## [EXCERPTED TEXT]
Segment Open
Michael Glavassevich
XML Technologies and WAS Development
IBM Toronto Lab
E-mail: mrglavas@ca.ibm.com
E-mail: mrglavas@apache.org


---------------------------------------------------------------------
To unsubscribe, e-mail: j-users-unsubscribe@xerces.apache.org
For additional commands, e-mail: j-users-help@xerces.apache.org


Re: RegularExpression 'X' option oddity

Posted by Jernej Tuljak <je...@gmail.com>.
We did not attempt to use a newer version of Xerces-j before, since we did
not want to break the Xalan-j distribution we are using. Not sure if it's
license even supports doing that and having two JARs of the same thing on
classpath didn't seem like a good idea.

Anyways, we can use RegularExpression in a way that suits our use case now.
Segment Closed
## [WORK INSTRUCTION 1]
Rewrite the entries from the start down to the line containing "Ja, ja genoeg met die SPAM nu Jonnie", replacing "diesel" with "benzinemotor" and keeping everything else the same. Leave the pictures out.

## [INFORMATION GIVEN]
Segment Open
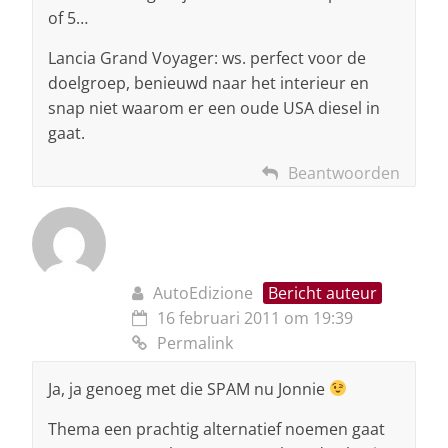
of 5…
Lancia Grand Voyager: ws. perfect voor de
doelgroep, benieuwd naar het interieur en
snap niet waarom er een oude USA diesel in
gaat.
Beantwoorden
AutoEdizione
Bericht auteur
16 februari 2011 om 19:39
Permalink
Ja, ja genoeg met die SPAM nu Jonnie
Thema een prachtig alternatief noemen gaat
Segment Closed
## [WORK INSTRUCTION 2]
From the Xerces-j post, reproduce everything from "Re: RegularExpression 'X'" down to "use case now." word for word.

## [EXERCISE ANSWER 1]
of 5…
Lancia Grand Voyager: ws. perfect voor de
doelgroep, benieuwd naar het interieur en
snap niet waarom er een oude USA benzinemotor in
gaat.
Beantwoorden
AutoEdizione
Bericht auteur
16 februari 2011 om 19:39
Permalink
Ja, ja genoeg met die SPAM nu Jonnie

## [EXERCISE ANSWER 2]
Re: RegularExpression 'X' option oddity

Posted by Jernej Tuljak <je...@gmail.com>.
We did not attempt to use a newer version of Xerces-j before, since we did
not want to break the Xalan-j distribution we are using. Not sure if it's
license even supports doing that and having two JARs of the same thing on
classpath didn't seem like a good idea.

Anyways, we can use RegularExpression in a way that suits our use case now.